§ EXTRACT PROVIDED
↓
Why the PTI must not fail

By Shahzad Chaudhry
April 12, 2019

Pakistan is in the midst of a unique experiment. Unbeknown we have marched into an era where our political journey as a society has evolved to the point of a deliberate induction of a new political option in the form of the PTI.

For those who relate to such an event as another handmaiden of the proverbial ‘establishment’, it may not appeal as a thought but there are foundational differences in this third force than the many others that have emerged and drowned in the moment as soon as their purpose was served.

Other than some political denominations which Pakistan inherited from a united Punjab or a united Bengal, most of which saw their demise in the first ten years of the nation’s independence, what emerged later as a pattern is what survives as common memory. The Conventional Muslim League served Ayub Khan when he sought political relevance after his coup. The Council Muslim League which retained the original flavour of a party of Mohammad Ali Jinnah, served on valiantly under different heads till it too was subsumed by the march of time.
↑
§ EXERCISE
Reproduce verbatim the passage of the column on the PTI starting at "By Shahzad Chaudhry" and ending at "purpose was served.". The rows that come next are separate material with no connection to the column on the PTI.

§ MATERIAL PROVIDED
↓
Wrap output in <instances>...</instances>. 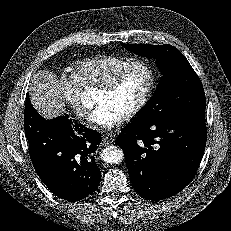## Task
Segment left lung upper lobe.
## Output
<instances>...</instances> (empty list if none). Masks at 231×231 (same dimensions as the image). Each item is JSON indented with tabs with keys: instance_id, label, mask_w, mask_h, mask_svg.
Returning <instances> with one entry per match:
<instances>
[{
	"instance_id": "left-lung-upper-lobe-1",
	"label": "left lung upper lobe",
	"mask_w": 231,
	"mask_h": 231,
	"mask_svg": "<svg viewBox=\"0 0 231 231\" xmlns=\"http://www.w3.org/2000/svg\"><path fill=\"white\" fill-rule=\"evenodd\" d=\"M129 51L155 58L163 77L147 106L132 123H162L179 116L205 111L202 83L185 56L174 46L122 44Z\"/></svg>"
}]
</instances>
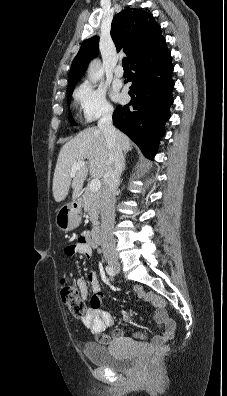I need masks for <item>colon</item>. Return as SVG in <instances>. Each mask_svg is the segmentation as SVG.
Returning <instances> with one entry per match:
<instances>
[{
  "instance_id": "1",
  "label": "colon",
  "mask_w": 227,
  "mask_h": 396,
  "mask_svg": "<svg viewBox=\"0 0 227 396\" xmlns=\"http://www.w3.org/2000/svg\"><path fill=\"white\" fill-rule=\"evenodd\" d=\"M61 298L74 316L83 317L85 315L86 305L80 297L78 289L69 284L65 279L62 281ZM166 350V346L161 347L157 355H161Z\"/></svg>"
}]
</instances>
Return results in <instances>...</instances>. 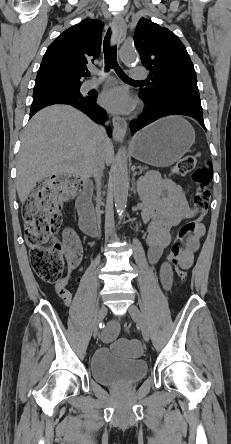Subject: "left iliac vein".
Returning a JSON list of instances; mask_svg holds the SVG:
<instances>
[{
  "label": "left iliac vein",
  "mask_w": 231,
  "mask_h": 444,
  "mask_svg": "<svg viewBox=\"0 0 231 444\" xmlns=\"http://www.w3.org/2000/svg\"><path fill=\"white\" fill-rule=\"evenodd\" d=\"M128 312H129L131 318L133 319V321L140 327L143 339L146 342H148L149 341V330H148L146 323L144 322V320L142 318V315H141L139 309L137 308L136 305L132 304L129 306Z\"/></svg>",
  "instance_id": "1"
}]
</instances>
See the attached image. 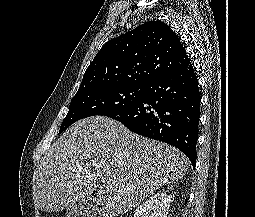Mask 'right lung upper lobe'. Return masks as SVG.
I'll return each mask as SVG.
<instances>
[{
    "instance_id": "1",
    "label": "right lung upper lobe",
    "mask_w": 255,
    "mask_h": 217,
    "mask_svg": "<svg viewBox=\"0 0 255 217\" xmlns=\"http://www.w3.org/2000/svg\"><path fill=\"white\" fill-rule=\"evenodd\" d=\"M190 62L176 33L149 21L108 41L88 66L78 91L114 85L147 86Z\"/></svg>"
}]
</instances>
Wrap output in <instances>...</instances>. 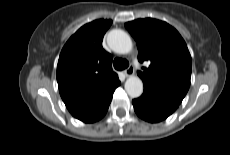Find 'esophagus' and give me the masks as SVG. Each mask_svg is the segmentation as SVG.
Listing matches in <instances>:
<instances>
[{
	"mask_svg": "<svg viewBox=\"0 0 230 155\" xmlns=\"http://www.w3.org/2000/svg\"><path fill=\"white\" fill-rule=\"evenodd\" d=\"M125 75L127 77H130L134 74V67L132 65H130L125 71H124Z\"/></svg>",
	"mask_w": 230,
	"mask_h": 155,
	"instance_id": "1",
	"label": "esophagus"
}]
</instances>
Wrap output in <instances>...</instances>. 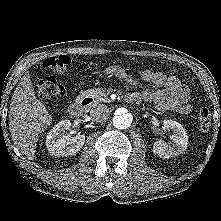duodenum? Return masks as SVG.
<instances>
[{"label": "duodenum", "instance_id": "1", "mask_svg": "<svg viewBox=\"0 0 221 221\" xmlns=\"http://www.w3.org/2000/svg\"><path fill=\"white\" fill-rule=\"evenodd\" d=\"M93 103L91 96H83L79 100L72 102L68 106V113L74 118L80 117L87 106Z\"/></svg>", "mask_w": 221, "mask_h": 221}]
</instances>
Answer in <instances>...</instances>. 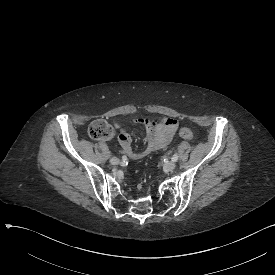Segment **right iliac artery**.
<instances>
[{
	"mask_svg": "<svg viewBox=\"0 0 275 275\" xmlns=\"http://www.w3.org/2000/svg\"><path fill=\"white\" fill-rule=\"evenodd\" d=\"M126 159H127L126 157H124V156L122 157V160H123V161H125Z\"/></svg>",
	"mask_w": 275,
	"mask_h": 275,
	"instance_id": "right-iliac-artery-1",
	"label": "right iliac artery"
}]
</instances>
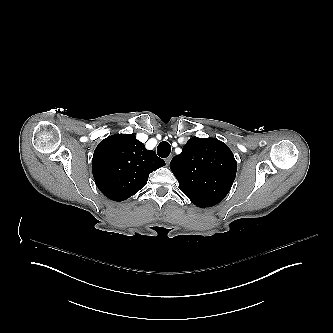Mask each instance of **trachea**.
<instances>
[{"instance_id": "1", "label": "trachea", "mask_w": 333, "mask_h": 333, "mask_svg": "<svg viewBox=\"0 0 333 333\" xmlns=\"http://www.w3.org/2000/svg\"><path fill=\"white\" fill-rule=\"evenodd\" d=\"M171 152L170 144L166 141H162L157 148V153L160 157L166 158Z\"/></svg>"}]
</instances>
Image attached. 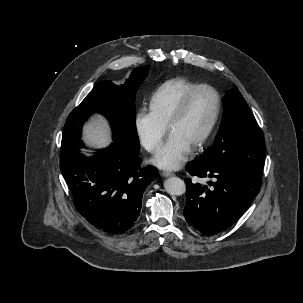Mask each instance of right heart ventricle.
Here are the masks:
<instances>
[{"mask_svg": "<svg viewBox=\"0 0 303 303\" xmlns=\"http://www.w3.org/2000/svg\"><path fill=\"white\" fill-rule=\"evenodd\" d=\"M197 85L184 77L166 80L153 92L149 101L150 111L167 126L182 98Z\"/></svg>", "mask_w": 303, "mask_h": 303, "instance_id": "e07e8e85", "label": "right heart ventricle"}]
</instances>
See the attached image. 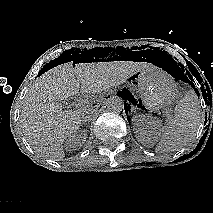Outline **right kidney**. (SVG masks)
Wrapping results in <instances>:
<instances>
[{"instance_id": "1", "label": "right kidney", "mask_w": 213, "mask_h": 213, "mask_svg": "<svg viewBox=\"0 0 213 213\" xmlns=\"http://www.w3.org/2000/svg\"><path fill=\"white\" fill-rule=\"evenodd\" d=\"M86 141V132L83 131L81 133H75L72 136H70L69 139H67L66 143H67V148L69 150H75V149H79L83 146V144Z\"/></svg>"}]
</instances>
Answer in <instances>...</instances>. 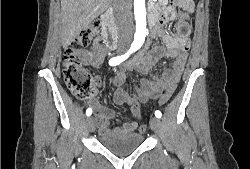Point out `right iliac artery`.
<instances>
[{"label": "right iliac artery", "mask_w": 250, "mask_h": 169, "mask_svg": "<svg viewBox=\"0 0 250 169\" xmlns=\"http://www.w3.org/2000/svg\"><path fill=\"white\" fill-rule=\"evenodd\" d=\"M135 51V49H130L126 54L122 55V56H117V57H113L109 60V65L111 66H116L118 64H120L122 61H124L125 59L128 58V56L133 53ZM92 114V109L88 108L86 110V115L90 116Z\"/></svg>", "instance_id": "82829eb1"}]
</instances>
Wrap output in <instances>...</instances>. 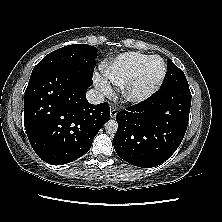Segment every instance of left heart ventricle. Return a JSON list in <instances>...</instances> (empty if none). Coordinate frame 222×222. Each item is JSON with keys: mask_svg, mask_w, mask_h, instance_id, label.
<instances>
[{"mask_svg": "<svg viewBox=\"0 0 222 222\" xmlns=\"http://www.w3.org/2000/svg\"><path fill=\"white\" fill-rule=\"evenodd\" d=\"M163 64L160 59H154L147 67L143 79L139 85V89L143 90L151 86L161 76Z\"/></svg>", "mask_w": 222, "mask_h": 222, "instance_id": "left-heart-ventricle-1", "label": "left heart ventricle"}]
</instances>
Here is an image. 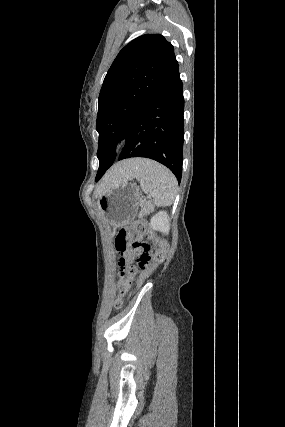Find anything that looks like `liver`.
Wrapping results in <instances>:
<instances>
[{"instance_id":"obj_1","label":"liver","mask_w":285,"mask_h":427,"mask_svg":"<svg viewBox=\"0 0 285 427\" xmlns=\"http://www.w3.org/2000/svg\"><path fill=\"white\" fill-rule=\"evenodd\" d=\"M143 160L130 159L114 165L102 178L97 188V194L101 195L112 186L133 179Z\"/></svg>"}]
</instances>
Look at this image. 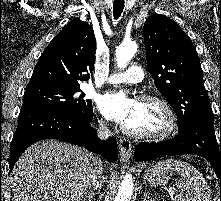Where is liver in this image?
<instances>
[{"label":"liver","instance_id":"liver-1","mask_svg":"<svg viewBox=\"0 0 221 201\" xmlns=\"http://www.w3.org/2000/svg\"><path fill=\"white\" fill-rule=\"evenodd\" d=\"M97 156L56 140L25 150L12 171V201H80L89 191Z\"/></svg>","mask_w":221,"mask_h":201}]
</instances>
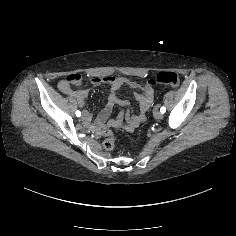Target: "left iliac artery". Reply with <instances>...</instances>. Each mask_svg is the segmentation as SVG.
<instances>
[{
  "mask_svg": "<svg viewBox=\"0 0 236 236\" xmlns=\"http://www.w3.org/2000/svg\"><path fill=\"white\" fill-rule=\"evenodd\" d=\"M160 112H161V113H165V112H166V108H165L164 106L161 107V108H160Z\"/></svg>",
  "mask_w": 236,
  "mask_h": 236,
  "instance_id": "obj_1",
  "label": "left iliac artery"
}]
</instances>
↑
§ RESPONSE TO THE EXERCISE
By Shahzad Chaudhry
April 12, 2019

Pakistan is in the midst of a unique experiment. Unbeknown we have marched into an era where our political journey as a society has evolved to the point of a deliberate induction of a new political option in the form of the PTI.

For those who relate to such an event as another handmaiden of the proverbial ‘establishment’, it may not appeal as a thought but there are foundational differences in this third force than the many others that have emerged and drowned in the moment as soon as their purpose was served.